*Description of the task*:
If a line in the listing below has the string "lines", copy it out.
Given data: Begin
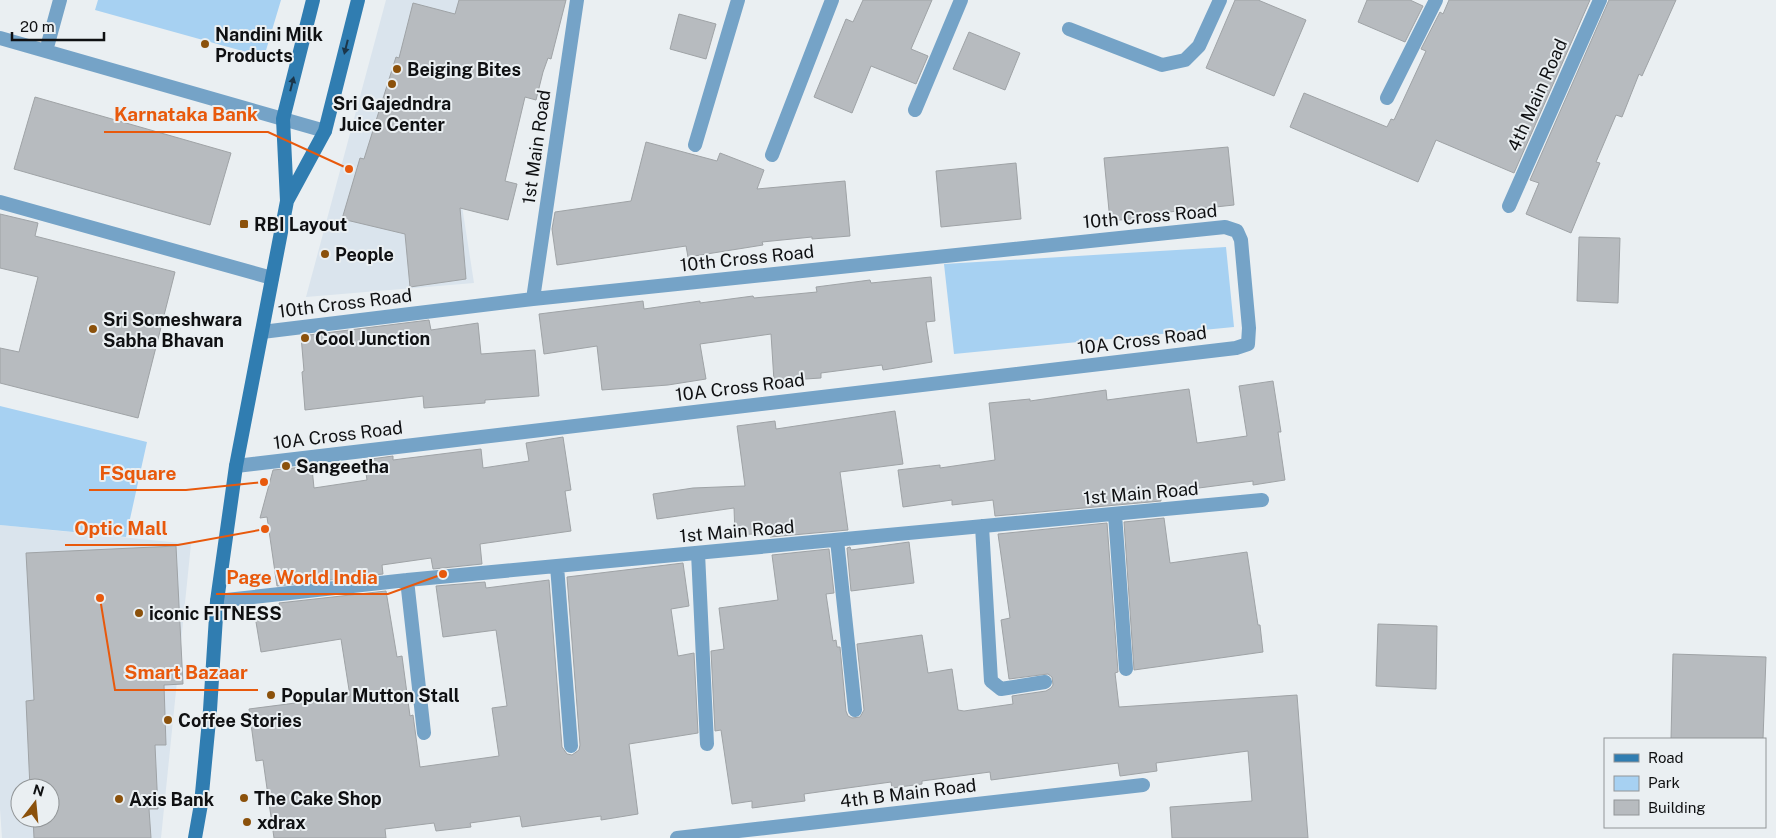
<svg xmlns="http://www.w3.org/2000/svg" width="1776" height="838" viewBox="0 0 1776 838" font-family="'Public Sans',sans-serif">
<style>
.built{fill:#dae4ed;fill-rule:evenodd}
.green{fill:#a7d1f2}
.building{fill:#b7bbbf;stroke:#9fa3a6}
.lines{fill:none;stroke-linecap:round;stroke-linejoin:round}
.minor{stroke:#75a3c7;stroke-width:14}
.secondary{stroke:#307db1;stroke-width:14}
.oneway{fill:#1b364a}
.poi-dot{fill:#8b510b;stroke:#eaeff2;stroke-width:2}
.labels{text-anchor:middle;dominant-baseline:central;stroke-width:4;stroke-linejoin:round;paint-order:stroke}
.poi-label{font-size:18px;font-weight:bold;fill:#0f1012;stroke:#eaeff2;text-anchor:start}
.street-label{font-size:18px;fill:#0f1012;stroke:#eaeff2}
.leader{fill:none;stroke:#e8590c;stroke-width:2}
.callout-dot{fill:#e8590c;stroke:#eaeff2;stroke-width:2}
.callout-label{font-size:19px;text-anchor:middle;font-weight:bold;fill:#e8590c;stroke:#eaeff2;stroke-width:4;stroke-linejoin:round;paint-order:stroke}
</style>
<rect width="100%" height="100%" fill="#eaeff2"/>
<!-- built -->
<path class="built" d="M 386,0 L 506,0 L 457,174 L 474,283 L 306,297 Z
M 0,525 L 191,544 L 161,838 L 2,838 L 0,809 ZM 20,788 L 50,788 L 50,818 L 20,818 Z"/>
<!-- green -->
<path class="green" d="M 98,0 L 281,0 L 264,57 L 95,10 Z
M 1226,247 L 1234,327 L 954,354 L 944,264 Z
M 0,406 L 147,442 L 126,537 L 0,525 Z"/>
<!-- building -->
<path class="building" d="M 459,0 L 566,0 L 551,59 L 548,58 L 543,72 L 536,100 L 525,97 L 505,181 L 517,184 L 508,220 L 460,208 L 466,279 L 410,287 L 405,234 L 342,219 L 360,158 L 364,159 L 396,57 L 399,58 L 413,3 L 455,14 Z
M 863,0 L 932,0 L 911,49 L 928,56 L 916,84 L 871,66 L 852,113 L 814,97 L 846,19 L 853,22 Z
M 1235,0 L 1258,0 L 1306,20 L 1274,96 L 1206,68 Z
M 1367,0 L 1410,0 L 1423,6 L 1405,42 L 1358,22 Z
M 1449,0 L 1590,0 L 1514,173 L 1436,140 L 1418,182 L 1290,127 L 1304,93 L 1387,127 L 1391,119 L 1394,120 L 1426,51 L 1421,49 L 1440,12 L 1443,14 Z
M 1609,0 L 1676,0 L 1642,76 L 1639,74 L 1622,117 L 1616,115 L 1596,162 L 1600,163 L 1571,233 L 1526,214 L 1539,183 L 1530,180 Z
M 679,14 L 716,24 L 706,59 L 670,49 Z
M 969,32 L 1020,53 L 1005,90 L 953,69 Z
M 35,97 L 231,153 L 210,225 L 14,169 Z
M 646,142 L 717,161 L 720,153 L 764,170 L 757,189 L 845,181 L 850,236 L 812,239 L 812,237 L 762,242 L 763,245 L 688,257 L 686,246 L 557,265 L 552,229 L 555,212 L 631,201 Z
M 1228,147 L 1234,205 L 1150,214 L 1151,217 L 1110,221 L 1104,158 Z
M 1016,163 L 1021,219 L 941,227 L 936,171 Z
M 0,214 L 38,223 L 35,236 L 175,272 L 138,418 L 0,383 L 0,348 L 19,352 L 38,277 L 0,268 Z
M 1579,237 L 1620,238 L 1618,303 L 1577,301 Z
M 931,277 L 935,321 L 926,322 L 932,362 L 883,370 L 882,365 L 821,373 L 821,378 L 774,381 L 771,334 L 700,344 L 706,379 L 668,385 L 602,390 L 597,346 L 544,354 L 539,314 L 643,301 L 644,309 L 700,301 L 700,303 L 753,296 L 754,298 L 817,292 L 816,287 L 870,280 L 871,283 Z
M 429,320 L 431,330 L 478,323 L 481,354 L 535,350 L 539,396 L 485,400 L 485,403 L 424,408 L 423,396 L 305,410 L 302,372 L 304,371 L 301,336 Z
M 1273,381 L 1281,432 L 1278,432 L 1285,480 L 1253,485 L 1253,481 L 1160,493 L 1161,501 L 995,516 L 993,500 L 952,505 L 952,500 L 903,507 L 898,470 L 940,465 L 940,468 L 995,460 L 989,403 L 1030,399 L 1030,401 L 1106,390 L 1107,400 L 1189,389 L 1197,443 L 1247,436 L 1239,386 Z
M 895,411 L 903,464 L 840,472 L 848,530 L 770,537 L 769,533 L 735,535 L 734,508 L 657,519 L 653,494 L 693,488 L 745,486 L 737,426 L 775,421 L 776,429 Z
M 563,437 L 571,490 L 565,491 L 571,531 L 480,544 L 482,564 L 433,569 L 431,558 L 382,565 L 383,574 L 277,586 L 267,517 L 260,518 L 273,470 L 304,467 L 312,468 L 314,488 L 367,480 L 364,460 L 393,456 L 393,460 L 481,449 L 483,468 L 529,461 L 526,443 Z
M 1164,518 L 1170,563 L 1247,552 L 1258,625 L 1260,625 L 1263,652 L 1134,670 L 1124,522 Z
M 1107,523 L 1118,672 L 1115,673 L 1119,707 L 1297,695 L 1308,838 L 1172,838 L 1170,807 L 1252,801 L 1248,751 L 1156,763 L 1157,771 L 1120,776 L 1118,763 L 991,780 L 990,772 L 922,781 L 922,784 L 892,788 L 891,782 L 804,794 L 805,801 L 752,808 L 752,801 L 732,804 L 721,730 L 715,731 L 711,651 L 724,649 L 719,608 L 778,600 L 772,555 L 829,549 L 834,593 L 826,594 L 833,641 L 836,640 L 837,647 L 840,647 L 846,711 L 848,716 L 852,718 L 860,717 L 864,710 L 857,644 L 922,635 L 928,673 L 952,669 L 958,710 L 964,711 L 1013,704 L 1012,696 L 1046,691 L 1051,688 L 1053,685 L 1052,677 L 1048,674 L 1009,679 L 1001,620 L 1010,618 L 998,534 Z
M 909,542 L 914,583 L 851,591 L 847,548 L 850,547 L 851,550 Z
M 176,546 L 183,684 L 164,685 L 166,745 L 155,745 L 158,809 L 149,809 L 151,838 L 34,838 L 33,818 L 50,818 L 50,788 L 30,788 L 26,701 L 34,700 L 26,553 Z
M 683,563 L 689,606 L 671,609 L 678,656 L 694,653 L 698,733 L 629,744 L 638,814 L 601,820 L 601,816 L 522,827 L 520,816 L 470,823 L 471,827 L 436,831 L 434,823 L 385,829 L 386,838 L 274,838 L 263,760 L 256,761 L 249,709 L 350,696 L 341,639 L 261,652 L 254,610 L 280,606 L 279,603 L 386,591 L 397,657 L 402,656 L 410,716 L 413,715 L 420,767 L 499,756 L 492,708 L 507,706 L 496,630 L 443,637 L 436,586 L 485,582 L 486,588 L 549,580 L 562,747 L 567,754 L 572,755 L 579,750 L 580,745 L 567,577 Z
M 1378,624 L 1437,626 L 1436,689 L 1376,686 Z
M 1673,654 L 1766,657 L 1763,739 L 1671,739 Z"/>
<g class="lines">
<!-- minor -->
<path class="minor" d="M 1069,29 L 1162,65 L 1185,60 L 1199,46 L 1220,0
M 0,38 L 325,131
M 46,51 L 60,0
M 1387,98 L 1436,0
M 915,110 L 961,0
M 695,145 L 738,0
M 772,155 L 832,0
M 0,202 L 272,278
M 1509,206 L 1600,0
M 533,299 L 577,0
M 236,466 L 1236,348 L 1248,344 L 1249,328 L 1241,240 L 1237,231 L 1225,227 L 533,299 L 262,332
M 1115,514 L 1126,669
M 982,526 L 991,681 L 1001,689 L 1045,682
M 837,540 L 855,710
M 698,553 L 707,744
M 557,566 L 571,746
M 407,580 L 424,733
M 217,601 L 407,580 L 1262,500
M 677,838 L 1143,785"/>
<!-- secondary -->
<path class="secondary" d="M 287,201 L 325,131 L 358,0
M 195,838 L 201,804 L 210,710 L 217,601 L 236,466 L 287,201 L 283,119 L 313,0"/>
</g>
<!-- one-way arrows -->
<defs><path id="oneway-solid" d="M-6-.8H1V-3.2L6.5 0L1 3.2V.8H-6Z" transform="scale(1.25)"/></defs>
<g class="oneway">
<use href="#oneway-solid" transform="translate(346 47) rotate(104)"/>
<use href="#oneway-solid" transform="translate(292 84) rotate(-76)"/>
</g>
<!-- markers -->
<g class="poi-dot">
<circle cx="205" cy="44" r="5"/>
<circle cx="397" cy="69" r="5"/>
<circle cx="392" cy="84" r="5"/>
<rect x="239" y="219" width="10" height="10" rx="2.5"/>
<circle cx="325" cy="254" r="5"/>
<circle cx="93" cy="329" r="5"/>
<circle cx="305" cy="338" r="5"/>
<circle cx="286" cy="466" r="5"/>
<circle cx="139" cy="613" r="5"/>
<circle cx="271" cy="695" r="5"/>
<circle cx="168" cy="720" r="5"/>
<circle cx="244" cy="798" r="5"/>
<circle cx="119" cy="799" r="5"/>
<circle cx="247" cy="822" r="5"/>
</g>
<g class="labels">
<!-- poi labels -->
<g class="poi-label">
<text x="215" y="34">Nandini Milk<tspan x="215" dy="21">Products</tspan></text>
<text x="407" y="69">Beiging Bites</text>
<text x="392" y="103" text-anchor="middle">Sri Gajedndra<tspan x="392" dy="21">Juice Center</tspan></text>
<text x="254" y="224">RBI Layout</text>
<text x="335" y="254">People</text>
<text x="103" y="319">Sri Someshwara<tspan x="103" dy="21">Sabha Bhavan</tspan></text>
<text x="315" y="338">Cool Junction</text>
<text x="296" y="466">Sangeetha</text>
<text x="149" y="613">iconic FITNESS</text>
<text x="281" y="695">Popular Mutton Stall</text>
<text x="178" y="720">Coffee Stories</text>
<text x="254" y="798">The Cake Shop</text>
<text x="129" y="799">Axis Bank</text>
<text x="257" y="822">xdrax</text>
</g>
<!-- street labels -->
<g class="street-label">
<text transform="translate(1537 95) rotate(-66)">4th Main Road</text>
<text transform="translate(536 147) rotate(-82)">1st Main Road</text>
<text transform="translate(1150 216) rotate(-5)">10th Cross Road</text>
<text transform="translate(747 258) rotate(-6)">10th Cross Road</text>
<text transform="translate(345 303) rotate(-7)">10th Cross Road</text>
<text transform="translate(1142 340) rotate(-7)">10A Cross Road</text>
<text transform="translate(740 387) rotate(-7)">10A Cross Road</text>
<text transform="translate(338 435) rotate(-7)">10A Cross Road</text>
<text transform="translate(1141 493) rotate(-5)">1st Main Road</text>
<text transform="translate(737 531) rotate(-5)">1st Main Road</text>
<text transform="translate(908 793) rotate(-7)">4th B Main Road</text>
</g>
</g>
<!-- callouts -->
<path class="leader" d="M349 169L268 132H104M264 482L186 490H89M265 529L178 545H65M443 574L388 594H216M100 598L115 690H258"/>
<g class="callout-dot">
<circle cx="349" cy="169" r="5"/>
<circle cx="264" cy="482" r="5"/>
<circle cx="265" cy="529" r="5"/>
<circle cx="443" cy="574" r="5"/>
<circle cx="100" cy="598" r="5"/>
</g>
<g class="callout-label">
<text x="186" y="121">Karnataka Bank</text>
<text x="138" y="480">FSquare</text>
<text x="121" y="535">Optic Mall</text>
<text x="302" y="584">Page World India</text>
<text x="186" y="679">Smart Bazaar</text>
</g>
<!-- legend -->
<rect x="1604" y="738" width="162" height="90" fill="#eaeff2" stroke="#929698"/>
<rect x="1614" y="754" width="25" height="8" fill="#307db1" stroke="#929698"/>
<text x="1648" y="763" font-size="15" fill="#0f1012">Road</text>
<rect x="1614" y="776" width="25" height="15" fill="#a7d1f2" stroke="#929698"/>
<text x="1648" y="788" font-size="15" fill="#0f1012">Park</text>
<rect x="1614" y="800" width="25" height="15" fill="#b7bbbf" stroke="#929698"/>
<text x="1648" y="813" font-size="15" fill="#0f1012">Building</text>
<!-- north arrow -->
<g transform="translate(35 803) rotate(16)"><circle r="24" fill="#eaeff2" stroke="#929698"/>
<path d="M0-4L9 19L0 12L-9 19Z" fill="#8b510b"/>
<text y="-8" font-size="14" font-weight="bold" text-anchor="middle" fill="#0f1012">N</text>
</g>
<!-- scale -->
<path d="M12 32v8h92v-8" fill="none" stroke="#0f1012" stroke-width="2.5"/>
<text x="20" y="32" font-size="15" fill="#0f1012" stroke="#eaeff2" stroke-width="4" paint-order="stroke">20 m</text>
</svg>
Given data: End
*Response to this exercise*:
.lines{fill:none;stroke-linecap:round;stroke-linejoin:round}
<g class="lines">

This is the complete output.